The latest re-energised idea to emerge, again, as a part of the federal government’s National Innovation Awareness Strategy is the Very Fast Train idea.
Electric trains with steel wheels, on steel tracks, rocketing along at 300 klicks. The idea has been aired a few times previously and basically shelved because of cost. Very little of existing rail infrastructure could be utilised as a part of any VFT enterprise.
As the linked article states, the Japanese & European versions all run on purpose built-lines, using purpose-built rolling stock travelling long, straight runs. Consider Australia’s topography, where our major population centres are and the distances involved. Then compare to Japan and Europe. Japan’s Osaka to Fukuoka route covers some 450 kilometres with some 18 stations along the way and takes some 5 to 6 hours. Not really all that fast, although no doubt the train itself exceeds 250 klicks between stations. There are doubtless the usual pros and cons for the technology, but my major concern would be the inevitable requirement of government to utilise as much existing infrastructure as possible. Now recall Queensland’s Tilt Train off-track excursions over recent years, all due to human inattention to speed limits on existing infrastructure which requires the train and driver to slow down.
Still, the VFT concept has merit, IF it can be pulled off in a safe, exclusive infrastructure environment. The chatter I heard pointed to Brisbane-Newcastle-Sydney-Canberra-Melbourne as a possible route. 1,500 kilometres and mostly on the eastern side of the Great Divide, until the line leaves Sydney. I really don’t see any steel_wheel_on_steel_track train managing 250 kph-plus in any reasonable stretch between Brisbane-Newcastle-Sydney as any viable alternative to air travel. Lots of hills and valleys in that part of the country. Many, many bridges and tunnels required to give a VFT the straight runs it needs to make the experiment worthwhile.
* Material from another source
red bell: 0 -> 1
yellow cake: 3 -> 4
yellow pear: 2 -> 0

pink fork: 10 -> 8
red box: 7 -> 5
If a specific line were to be built from, say, Brisbane to Canberra, or Adelaide to Perth or Sydney to Melbourne using inland routes where the topography is flatter, the experiment might have more validity, but then there’s the cost-benefit offset. Bugger all stations along the way to make the line pay its way. I’m sure there’s a place for the technology in this country, but I don’t see it as being a major people-mover.